4 février 2012
À l'heure où les énergies fossiles s'épuisent, la propulsion à hydrogène des bateaux apparaît comme une alternative intéressante à plus d'un titre. Charles Braime, ancien biologiste pour WWF, est aujourd'hui en formation au lycée maritime Pierre-Loti pour devenir marin pêcheur. «Je souhaite que nos bateaux aient le moins possible d'impact négatif sur l'environnement. Si on utilise de l'hydrogène, la propulsion ne rejette aucune pollution!», explique- t-il.
Dans un trimaran
Contacté par Charles Braime, le bureau d'études Navire Innovation, de Port-en-Bessin (14), qui travaille justement sur des bateaux de pêche novateurs, se met au travail. Il s'allie à Alca Torda Applications, un bureau d'études qui valorise les énergies renouvelables grâce aux technologies de l'hydrogène. «Une pile à hydrogène, qui alimentera un moteur électrique, est plus volumineuse que les réserves actuelles de carburant. Nous avons conçu un trimaran couvert d'un grand pont et doté d'un foc facilement maniable», annonce Cyril Lambert, ingénieur chez Navire Innovation.
##############################
# CONSIGNE 1
Recopiez, s'il vous plaît, le passage de l'article sur la propulsion à hydrogène des bateaux qui va de « Dans un trimaran » jusqu'à « chez Navire Innovation. » inclus.
# CONSIGNE 2
Prolongez l'article sur le bateau de pêche à hydrogène en reprenant juste après sa dernière phrase.
##############################
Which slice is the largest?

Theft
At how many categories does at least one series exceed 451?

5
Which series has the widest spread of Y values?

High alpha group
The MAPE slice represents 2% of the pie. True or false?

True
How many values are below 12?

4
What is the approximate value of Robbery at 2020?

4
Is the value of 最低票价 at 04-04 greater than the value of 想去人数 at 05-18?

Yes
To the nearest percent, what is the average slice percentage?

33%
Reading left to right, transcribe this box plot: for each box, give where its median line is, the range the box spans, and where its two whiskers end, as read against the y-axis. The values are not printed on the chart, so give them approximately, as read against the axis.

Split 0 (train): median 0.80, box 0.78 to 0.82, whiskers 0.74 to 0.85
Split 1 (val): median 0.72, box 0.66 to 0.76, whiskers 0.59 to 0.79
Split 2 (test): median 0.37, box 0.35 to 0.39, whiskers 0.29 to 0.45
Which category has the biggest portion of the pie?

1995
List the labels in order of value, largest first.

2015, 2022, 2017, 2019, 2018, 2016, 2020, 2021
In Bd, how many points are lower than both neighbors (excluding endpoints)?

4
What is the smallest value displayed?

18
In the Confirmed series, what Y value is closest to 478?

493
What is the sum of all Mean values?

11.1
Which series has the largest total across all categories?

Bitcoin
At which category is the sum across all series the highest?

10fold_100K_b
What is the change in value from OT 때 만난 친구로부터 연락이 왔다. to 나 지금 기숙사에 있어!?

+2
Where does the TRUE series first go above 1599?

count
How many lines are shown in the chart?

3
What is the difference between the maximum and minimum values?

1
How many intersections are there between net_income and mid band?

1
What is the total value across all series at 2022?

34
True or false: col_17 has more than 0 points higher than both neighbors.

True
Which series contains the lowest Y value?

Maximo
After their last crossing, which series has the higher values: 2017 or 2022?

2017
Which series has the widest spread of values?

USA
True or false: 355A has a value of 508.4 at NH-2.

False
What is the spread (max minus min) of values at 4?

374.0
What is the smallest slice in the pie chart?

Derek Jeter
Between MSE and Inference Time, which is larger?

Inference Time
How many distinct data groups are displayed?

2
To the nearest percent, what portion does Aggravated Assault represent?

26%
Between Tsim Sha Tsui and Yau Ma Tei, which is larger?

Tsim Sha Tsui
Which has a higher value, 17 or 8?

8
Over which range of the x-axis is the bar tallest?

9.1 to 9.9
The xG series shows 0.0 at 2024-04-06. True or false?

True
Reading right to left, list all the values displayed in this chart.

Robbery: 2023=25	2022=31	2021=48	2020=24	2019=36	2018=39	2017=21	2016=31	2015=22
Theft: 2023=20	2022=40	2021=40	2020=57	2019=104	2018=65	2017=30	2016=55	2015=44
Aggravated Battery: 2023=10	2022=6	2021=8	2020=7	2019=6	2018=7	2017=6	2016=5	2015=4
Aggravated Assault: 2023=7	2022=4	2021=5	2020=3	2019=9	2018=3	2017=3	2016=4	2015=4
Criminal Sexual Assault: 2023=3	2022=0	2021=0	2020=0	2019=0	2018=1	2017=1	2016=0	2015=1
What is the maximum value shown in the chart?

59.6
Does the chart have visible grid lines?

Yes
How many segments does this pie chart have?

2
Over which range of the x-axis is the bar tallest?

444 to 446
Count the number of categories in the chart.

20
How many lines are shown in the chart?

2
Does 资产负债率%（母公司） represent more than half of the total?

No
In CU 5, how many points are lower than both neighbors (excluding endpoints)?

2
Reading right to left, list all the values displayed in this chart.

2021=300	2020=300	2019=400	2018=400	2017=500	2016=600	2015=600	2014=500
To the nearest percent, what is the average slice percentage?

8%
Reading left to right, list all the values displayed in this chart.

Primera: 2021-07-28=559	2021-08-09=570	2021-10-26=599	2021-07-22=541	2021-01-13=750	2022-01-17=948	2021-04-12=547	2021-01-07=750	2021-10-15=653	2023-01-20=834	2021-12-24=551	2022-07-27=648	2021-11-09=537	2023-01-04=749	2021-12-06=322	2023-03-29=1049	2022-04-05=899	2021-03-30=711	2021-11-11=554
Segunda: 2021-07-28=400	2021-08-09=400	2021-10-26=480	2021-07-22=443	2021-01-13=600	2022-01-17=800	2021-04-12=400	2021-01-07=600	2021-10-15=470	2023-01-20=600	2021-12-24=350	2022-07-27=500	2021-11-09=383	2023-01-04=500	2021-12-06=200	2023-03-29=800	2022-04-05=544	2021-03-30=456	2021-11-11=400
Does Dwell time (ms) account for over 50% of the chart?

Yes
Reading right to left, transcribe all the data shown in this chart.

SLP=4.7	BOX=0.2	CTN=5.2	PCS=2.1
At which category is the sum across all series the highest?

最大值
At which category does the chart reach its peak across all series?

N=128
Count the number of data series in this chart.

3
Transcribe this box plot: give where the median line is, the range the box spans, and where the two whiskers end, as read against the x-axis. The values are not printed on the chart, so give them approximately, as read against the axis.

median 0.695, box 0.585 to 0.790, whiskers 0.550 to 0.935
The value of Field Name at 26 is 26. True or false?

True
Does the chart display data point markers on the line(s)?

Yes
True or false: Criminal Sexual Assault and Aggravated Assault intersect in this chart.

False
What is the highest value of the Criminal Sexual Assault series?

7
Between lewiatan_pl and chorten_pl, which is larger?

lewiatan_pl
##############################
# RÉPONSE ATTENDUE 1
Dans un trimaran
Contacté par Charles Braime, le bureau d'études Navire Innovation, de Port-en-Bessin (14), qui travaille justement sur des bateaux de pêche novateurs, se met au travail. Il s'allie à Alca Torda Applications, un bureau d'études qui valorise les énergies renouvelables grâce aux technologies de l'hydrogène. «Une pile à hydrogène, qui alimentera un moteur électrique, est plus volumineuse que les réserves actuelles de carburant. Nous avons conçu un trimaran couvert d'un grand pont et doté d'un foc facilement maniable», annonce Cyril Lambert, ingénieur chez Navire Innovation.

# RÉPONSE ATTENDUE 2
Grâce aux hydroliennes
Le projet séduit Yannick Hémeury, du comité des pêches de Paimpol. «Notre flotte est vieillissante, mais les pêcheurs hésitent à investir 300.000 EUR dans un bateau qui avance au gasoil! Alors, autant bouleverser les habitudes. De plus, nous sommes en droit de demander des contreparties à la mise en place des parcs hydroliens ou éoliens off-shore en baie de Saint-Brieuc. L'électricité des hydroliennes de Bréhat pourrait, à Paimpol, fournir l'énergie nécessaire à la synthétisation de l'hydrogène dans une installation à quai.» «Il nous faut de quoi construire le prototype, pouvoir ensuite fabriquer une série d'environ 25 bateaux, et obtenir un prix de l'électricité garanti, pour que le projet soit viable», indique Cyril Lambert. «La question de l'énergie ramènera tout le monde autour de la table pour imaginer les bateaux ultra-propres de l'avenir!», prédit Charles Braime.